Laws of Moving

by Doug Love

Claudia planned the move to her new house in the most organized fashion I had ever seen. That’s what troubled me. She was obviously unaware of the Laws of Moving.

“Claudia,” I said, “I hope you realize you are tempting the hands of fate.” I told her about the Laws of Moving, one of which states: “The more carefully you plan and organize your move, the more you invite Catastrophe, Chaos, and Breakage”.

The Laws of Moving have caused well-meaning people like Claudia to drop to their knees, slam their fists on the ground, wail, and gnash their teeth while experiencing Catastrophe, Chaos, and Breakage.

“Oh really,” she said absentmindedly.

Claudia went recklessly ahead. She had neatly arranged on her kitchen counter color-coded room-by-room checklists, and a pamphlet called “Moving Tips to Make Your Life Easier,” in clear contempt of the Laws of Moving.
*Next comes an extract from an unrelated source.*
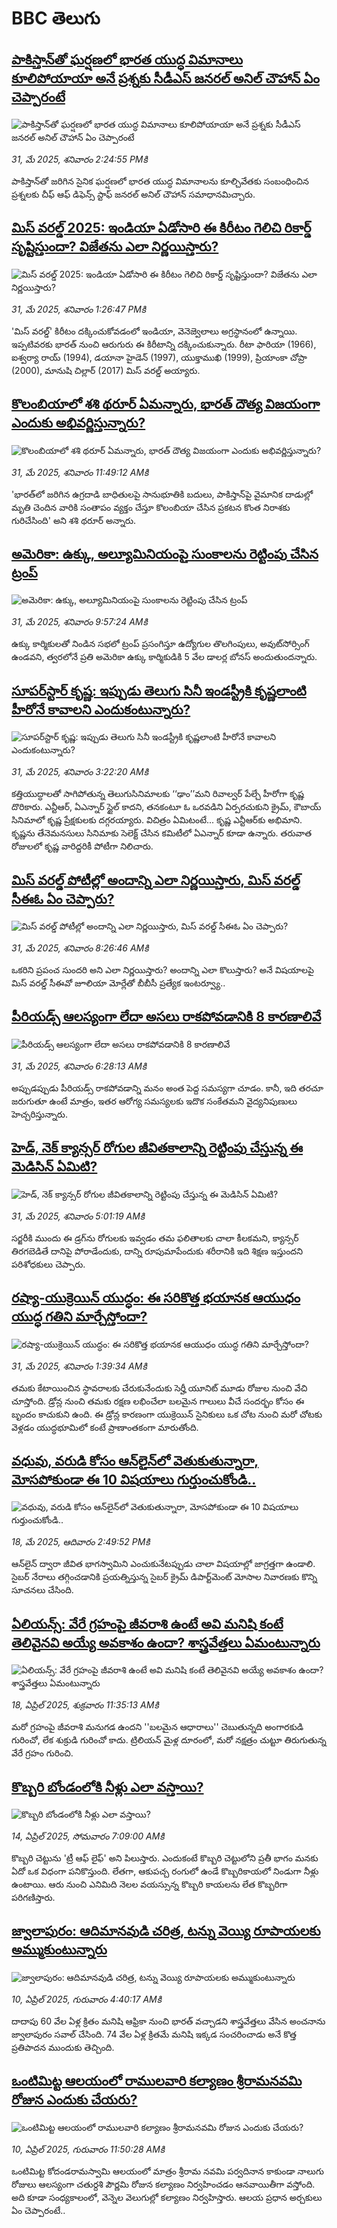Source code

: # BBC తెలుగు## [పాకిస్తాన్‌తో ఘర్షణలో భారత యుద్ధ విమానాలు కూలిపోయాయా అనే ప్రశ్నకు సీడీఎస్ జనరల్ అనిల్ చౌహాన్ ఏం చెప్పారంటే](https://www.bbc.com/telugu/articles/cvg5xk310qgo?at_campaign=githubrss)![పాకిస్తాన్‌తో ఘర్షణలో భారత యుద్ధ విమానాలు కూలిపోయాయా అనే ప్రశ్నకు సీడీఎస్ జనరల్ అనిల్ చౌహాన్ ఏం చెప్పారంటే](https://ichef.bbci.co.uk/ace/standard/240/cpsprodpb/7e6e/live/99bba1b0-3e28-11f0-bace-e1270fc31f5e.jpg)_31, మే 2025, శనివారం 2:24:55 PMకి_పాకిస్తాన్‌తో జరిగిన సైనిక ఘర్షణలో భారత యుద్ధ విమానాలను కూల్చివేతకు సంబంధించిన ప్రశ్నలకు చీఫ్ ఆఫ్ డిఫెన్స్ స్టాఫ్ జనరల్ అనిల్ చౌహాన్ సమాధానమిచ్చారు.## [మిస్ వరల్డ్‌ 2025: ఇండియా ఏడోసారి ఈ కిరీటం గెలిచి రికార్డ్ సృష్టిస్తుందా? విజేతను ఎలా నిర్ణయిస్తారు? ](https://www.bbc.com/telugu/articles/c071me3lplxo?at_campaign=githubrss)![మిస్ వరల్డ్‌ 2025: ఇండియా ఏడోసారి ఈ కిరీటం గెలిచి రికార్డ్ సృష్టిస్తుందా? విజేతను ఎలా నిర్ణయిస్తారు? ](https://ichef.bbci.co.uk/ace/standard/240/cpsprodpb/ca73/live/2f612070-3e22-11f0-835b-310c7b938e84.png)_31, మే 2025, శనివారం 1:26:47 PMకి_'మిస్ వరల్డ్' కిరీటం దక్కించుకోవడంలో ఇండియా, వెనెజ్వెలాలు అగ్రస్థానంలో ఉన్నాయి. 
ఇప్పటివరకు భారత్ నుంచి ఆరుగురు ఈ కిరీటాన్ని దక్కించుకున్నారు. 
రీటా ఫారియా (1966), ఐశ్వర్యా రాయ్ (1994), డయానా హైడెన్ (1997), యుక్తాముఖి (1999), ప్రియాంకా చోప్రా (2000), మానుషి చిల్లార్ (2017) మిస్ వరల్డ్‌ అయ్యారు.## [కొలంబియాలో శశి థరూర్ ఏమన్నారు, భారత్ దౌత్య విజయంగా ఎందుకు అభివర్ణిస్తున్నారు?](https://www.bbc.com/telugu/articles/c89pqkxn8qgo?at_campaign=githubrss)![కొలంబియాలో శశి థరూర్ ఏమన్నారు, భారత్ దౌత్య విజయంగా ఎందుకు అభివర్ణిస్తున్నారు?](https://ichef.bbci.co.uk/ace/standard/240/cpsprodpb/3b82/live/d3f53000-3e12-11f0-835b-310c7b938e84.jpg)_31, మే 2025, శనివారం 11:49:12 AMకి_'భారత్‌లో జరిగిన ఉగ్రదాడి బాధితులపై సానుభూతికి బదులు, పాకిస్తాన్‌పై వైమానిక దాడుల్లో మృతి చెందిన వారికి సంతాపం వ్యక్తం చేస్తూ కొలంబియా చేసిన ప్రకటన కొంత నిరాశకు గురిచేసింది' అని శశి థరూర్ అన్నారు.## [అమెరికా: ఉక్కు, అల్యూమినియంపై సుంకాలను రెట్టింపు చేసిన ట్రంప్ ](https://www.bbc.com/telugu/articles/c4g2wkw7r2vo?at_campaign=githubrss)![అమెరికా: ఉక్కు, అల్యూమినియంపై సుంకాలను రెట్టింపు చేసిన ట్రంప్ ](https://ichef.bbci.co.uk/ace/standard/240/cpsprodpb/7f88/live/c2224f50-3dec-11f0-bace-e1270fc31f5e.jpg)_31, మే 2025, శనివారం 9:57:24 AMకి_ఉక్కు కార్మికులతో నిండిన సభలో ట్రంప్ ప్రసంగిస్తూ ఉద్యోగుల తొలగింపులు, అవుట్‌సోర్సింగ్ ఉండవని, త్వరలోనే ప్రతి అమెరికా ఉక్కు కార్మికుడికి 5 వేల డాలర్ల బోనస్ అందుతుందన్నారు.## [సూపర్‌స్టార్ కృష్ణ: ఇప్పుడు తెలుగు సినీ ఇండస్ట్రీకి కృష్ణలాంటి హీరోనే కావాలని ఎందుకంటున్నారు? ](https://www.bbc.com/telugu/articles/cdedxk9xr0eo?at_campaign=githubrss)![సూపర్‌స్టార్ కృష్ణ: ఇప్పుడు తెలుగు సినీ ఇండస్ట్రీకి కృష్ణలాంటి హీరోనే కావాలని ఎందుకంటున్నారు? ](https://ichef.bbci.co.uk/ace/standard/240/cpsprodpb/ec2e/live/d9d26080-3d70-11f0-a1c0-b587aeb5dd07.jpg)_31, మే 2025, శనివారం 3:22:20 AMకి_కత్తియుద్ధాలతో సాగిపోతున్న తెలుగుసినిమాలకు ‘‘ఢాం’’మని రివాల్వర్ పేల్చే హీరోగా కృష్ణ దొరికారు. ఎన్టీఆర్, ఏఎన్నార్ స్టైల్ కాదని, తనకంటూ ఓ ఒరవడిని ఏర్పరచుకుని క్రైమ్, కౌబాయ్ సినిమాలో కృష్ణ ప్రేక్షకులకు దగ్గరయ్యారు.  విచిత్రం ఏమిటంటే... కృష్ణ ఎన్టీఆర్‌కు అభిమాని. కృష్ణను తేనెమనసులు సినిమాకు సెలెక్ట్ చేసిన కమిటీలో ఏఎన్నార్ కూడా ఉన్నారు. తరువాత రోజులలో కృష్ణ వారిద్దరికీ పోటీగా నిలిచారు.## [మిస్ వరల్డ్ పోటీల్లో అందాన్ని ఎలా  నిర్ణయిస్తారు, మిస్ వరల్డ్ సీఈఓ ఏం చెప్పారు?](https://www.bbc.com/telugu/articles/c17rzx57g1eo?at_campaign=githubrss)![మిస్ వరల్డ్ పోటీల్లో అందాన్ని ఎలా  నిర్ణయిస్తారు, మిస్ వరల్డ్ సీఈఓ ఏం చెప్పారు?](https://ichef.bbci.co.uk/ace/standard/240/cpsprodpb/7729/live/820450b0-3df8-11f0-b6e6-4ddb91039da1.jpg)_31, మే 2025, శనివారం 8:26:46 AMకి_ఒకరిని ప్రపంచ సుందరి అని ఎలా నిర్ణయిస్తారు? అందాన్ని ఎలా కొలుస్తారు? అనే విషయాలపై మిస్ వరల్డ్ సీఈవో జూలియా మోర్లేతో బీబీసీ ప్రత్యేక ఇంటర్వ్యూ..## [పీరియడ్స్ ఆలస్యంగా లేదా అసలు రాకపోవడానికి 8 కారణాలివే](https://www.bbc.com/telugu/articles/cvgdjvke1x3o?at_campaign=githubrss)![పీరియడ్స్ ఆలస్యంగా లేదా అసలు రాకపోవడానికి 8 కారణాలివే](https://ichef.bbci.co.uk/ace/standard/240/cpsprodpb/bf49/live/cb3dc200-3de6-11f0-9f85-7dba7f824ebb.png)_31, మే 2025, శనివారం 6:28:13 AMకి_అప్పుడప్పుడు పీరియడ్స్ రాకపోవడాన్ని మనం అంత పెద్ద సమస్యగా  చూడం. కానీ, ఇది తరచూ జరుగుతూ ఉంటే మాత్రం, ఇతర ఆరోగ్య సమస్యలకు ఇదొక సంకేతమని వైద్యనిపుణులు హెచ్చరిస్తున్నారు.## [హెడ్, నెక్ క్యాన్సర్ రోగుల  జీవితకాలాన్ని రెట్టింపు చేస్తున్న ఈ మెడిసిన్ ఏమిటి?](https://www.bbc.com/telugu/articles/c629r79y2wxo?at_campaign=githubrss)![హెడ్, నెక్ క్యాన్సర్ రోగుల  జీవితకాలాన్ని రెట్టింపు చేస్తున్న ఈ మెడిసిన్ ఏమిటి?](https://ichef.bbci.co.uk/ace/standard/240/cpsprodpb/7111/live/bac13e00-3dca-11f0-bace-e1270fc31f5e.jpg)_31, మే 2025, శనివారం 5:01:19 AMకి_సర్జరీకి ముందు ఈ డ్రగ్‌ను రోగులకు ఇవ్వడం తమ ఫలితాలకు చాలా కీలకమని, క్యాన్సర్ తిరగబెడితే  దానిపై పోరాడేందుకు, దాన్ని రూపుమాపేందుకు శరీరానికి ఇది శిక్షణ ఇస్తుందని పరిశోధకులు చెప్పారు.## [రష్యా-యుక్రెయిన్ యుద్ధం: ఈ సరికొత్త భయానక ఆయుధం యుద్ధ గతిని మార్చేస్తోందా? ](https://www.bbc.com/telugu/articles/c20xgn042qjo?at_campaign=githubrss)![రష్యా-యుక్రెయిన్ యుద్ధం: ఈ సరికొత్త భయానక ఆయుధం యుద్ధ గతిని మార్చేస్తోందా? ](https://ichef.bbci.co.uk/ace/standard/240/cpsprodpb/071c/live/16c88380-3d6b-11f0-bace-e1270fc31f5e.jpg)_31, మే 2025, శనివారం 1:39:34 AMకి_తమకు కేటాయించిన స్థావరాలకు చేరుకునేందుకు సెర్హీ యూనిట్ మూడు రోజుల నుంచి వేచి చూస్తోంది. డ్రోన్ల నుంచి తమకు రక్షణ లభించేలా బలమైన గాలులు వీచే సందర్భం కోసం ఈ బృందం కాచుకుని ఉంది. ఈ డ్రోన్ల కారణంగా యుక్రెయిన్ సైనికులు ఒక చోట నుంచి మరో చోటకు వెళ్లడం యుద్ధభూమిలో కంటే ప్రాణాంతకంగా మారుతోంది.## [వధువు, వరుడి కోసం ఆన్‌లైన్‌లో వెతుకుతున్నారా, మోసపోకుండా ఈ 10 విషయాలు గుర్తుంచుకోండి..](https://www.bbc.com/telugu/articles/c5yrny82136o?at_campaign=githubrss)![వధువు, వరుడి కోసం ఆన్‌లైన్‌లో వెతుకుతున్నారా, మోసపోకుండా ఈ 10 విషయాలు గుర్తుంచుకోండి..](https://ichef.bbci.co.uk/ace/standard/240/cpsprodpb/74cc/live/3f04f8a0-28fe-11f0-8c66-ebf25fc2cfef.jpg)_18, మే 2025, ఆదివారం 2:49:52 PMకి_ఆన్‌లైన్ ద్వారా జీవిత భాగస్వామిని ఎంచుకునేటప్పుడు చాలా విషయాల్లో జాగ్రత్తగా ఉండాలి. సైబర్ నేరాలు తగ్గించడానికి ప్రయత్నిస్తున్న సైబర్ క్రైమ్ డిపార్ట్‌మెంట్ మోసాల నివారణకు కొన్ని సూచనలు చేసింది.## [ఏలియన్స్: వేరే గ్రహంపై జీవరాశి ఉంటే అవి మనిషి కంటే తెలివైనవి అయ్యే అవకాశం ఉందా? శాస్త్రవేత్తలు ఏమంటున్నారు](https://www.bbc.com/telugu/articles/cn7xelz1r85o?at_campaign=githubrss)![ఏలియన్స్: వేరే గ్రహంపై జీవరాశి ఉంటే అవి మనిషి కంటే తెలివైనవి అయ్యే అవకాశం ఉందా? శాస్త్రవేత్తలు ఏమంటున్నారు](https://ichef.bbci.co.uk/ace/standard/240/cpsprodpb/b07b/live/a29a56f0-1b9b-11f0-a455-cf1d5f751d2f.png)_18, ఏప్రిల్ 2025, శుక్రవారం 11:35:13 AMకి_మరో గ్రహంపై జీవరాశి మనుగడ ఉందని ''బలమైన ఆధారాలు'' చెబుతున్నది అంగారకుడి గురించో, లేక శుక్రుడి గురించో కాదు. ట్రిలియన్ మైళ్ల దూరంలో, మరో నక్షత్రం చుట్టూ తిరుగుతున్న వేరే గ్రహం గురించి.## [కొబ్బరి బోండంలోకి నీళ్లు ఎలా వస్తాయి?](https://www.bbc.com/telugu/articles/czjn4mzxxy8o?at_campaign=githubrss)![కొబ్బరి బోండంలోకి నీళ్లు ఎలా వస్తాయి?](https://ichef.bbci.co.uk/ace/standard/240/cpsprodpb/46c5/live/684a55e0-18fd-11f0-8b11-7756b7b808cc.jpg)_14, ఏప్రిల్ 2025, సోమవారం 7:09:00 AMకి_కొబ్బరి చెట్టును 'ట్రీ ఆఫ్ లైఫ్' అని పిలుస్తారు. ఎందుకంటే కొబ్బరి చెట్టులోని ప్రతీ భాగం మనకు ఏదో ఒక విధంగా పనికొస్తుంది. లేతగా, ఆకుపచ్చ రంగులో ఉండే కొబ్బరికాయలో నిండుగా నీళ్లు ఉంటాయి. ఆరు నుంచి ఎనిమిది నెలల వయస్సున్న కొబ్బరి కాయలను లేత కొబ్బరిగా పరిగణిస్తారు.## [జ్వాలాపురం: ఆదిమానవుడి చరిత్ర, టన్ను వెయ్యి రూపాయలకు అమ్ముకుంటున్నారు ](https://www.bbc.com/telugu/articles/creqqnwdd5qo?at_campaign=githubrss)![జ్వాలాపురం: ఆదిమానవుడి చరిత్ర, టన్ను వెయ్యి రూపాయలకు అమ్ముకుంటున్నారు ](https://ichef.bbci.co.uk/ace/standard/240/cpsprodpb/765e/live/b472e2d0-15b4-11f0-842b-a7355694993d.jpg)_10, ఏప్రిల్ 2025, గురువారం 4:40:17 AMకి_దాదాపు 60 వేల ఏళ్ల క్రితం మనిషి ఆఫ్రికా నుంచి భారత్ వచ్చాడని శాస్త్రవేత్తలు వేసిన అంచనాను జ్వాలాపురం సవాల్ చేసింది. 74 వేల ఏళ్ల క్రితమే మనిషి ఇక్కడ సంచరించాడు అనే కొత్త ప్రతిపాదన ముందుకు తెచ్చింది.## [ఒంటిమిట్ట ఆలయంలో రాములవారి కల్యాణం శ్రీరామనవమి రోజున ఎందుకు చేయరు?](https://www.bbc.com/telugu/articles/ce822j5e465o?at_campaign=githubrss)![ఒంటిమిట్ట ఆలయంలో రాములవారి కల్యాణం శ్రీరామనవమి రోజున ఎందుకు చేయరు?](https://ichef.bbci.co.uk/ace/standard/240/cpsprodpb/fed5/live/25534d40-1601-11f0-b58a-6113af226972.jpg)_10, ఏప్రిల్ 2025, గురువారం 11:50:28 AMకి_ఒంటిమిట్ట కోదండరామస్వామి ఆలయంలో మాత్రం శ్రీరామ నవమి పర్వదినాన కాకుండా నాలుగు రోజులు ఆలస్యంగా చతుర్దశి పౌర్ణమి రోజున కల్యాణం నిర్వహించడం ఆనవాయితీగా వస్తోంది. అది కూడా సంధ్యకాలంలో, వెన్నెల వెలుగుల్లో కల్యాణం నిర్వహిస్తారు. ఆలయ ప్రధాన అర్చకులు ఏం చెప్పారంటే..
Making matters worse, Claudia stood at the kitchen table, and with the efficiency of an assembly line worker, stuffed glassware into freshly cleaned socks, then Saran-wrapped the socks into bundles, then loaded the bundles into a knee-high box. With stickers and a Sharpie she clearly labeled the box: “Kitchen/Upper cabinets/Glassware.” When she had filled four such boxes she slid them together in the middle of the kitchen floor and whipped out a great two-handled stretch-wrap roller. She zipped around the boxes three times, snapped the plastic sheeting and stood back and admired her work. The four boxes stood together as one, encased in plastic, wrapped as tightly as a mummy. A chill went down my spine.

Sometimes people violate the Laws of Moving and get away with it. Not Claudia; not this time.

Unexpected Catastrophe descended upon Claudia’s moving day like a thunder-cloud. In fact it was an actual thunder-cloud which became a booming thunder-storm. Claudia’s front porch, steps and walkway developed a soapy slickness as a result of her recent cleaning and washing. Two moving-men crashed to the ground while juggling Claudia’s unwieldy and now-slippery plastic-encased box creations, which began the Breakage, not to mention injuries to the moving-men, the loss of which started the Chaos.

I stood with Claudia at the end of moving day, amongst her soggy and scattered belongings.

“Things could be worse,” I said. But she was preoccupied with fist-slamming, wailing, and gnashing of teeth.

I sensed it was not a good time to mention again the Laws of Moving.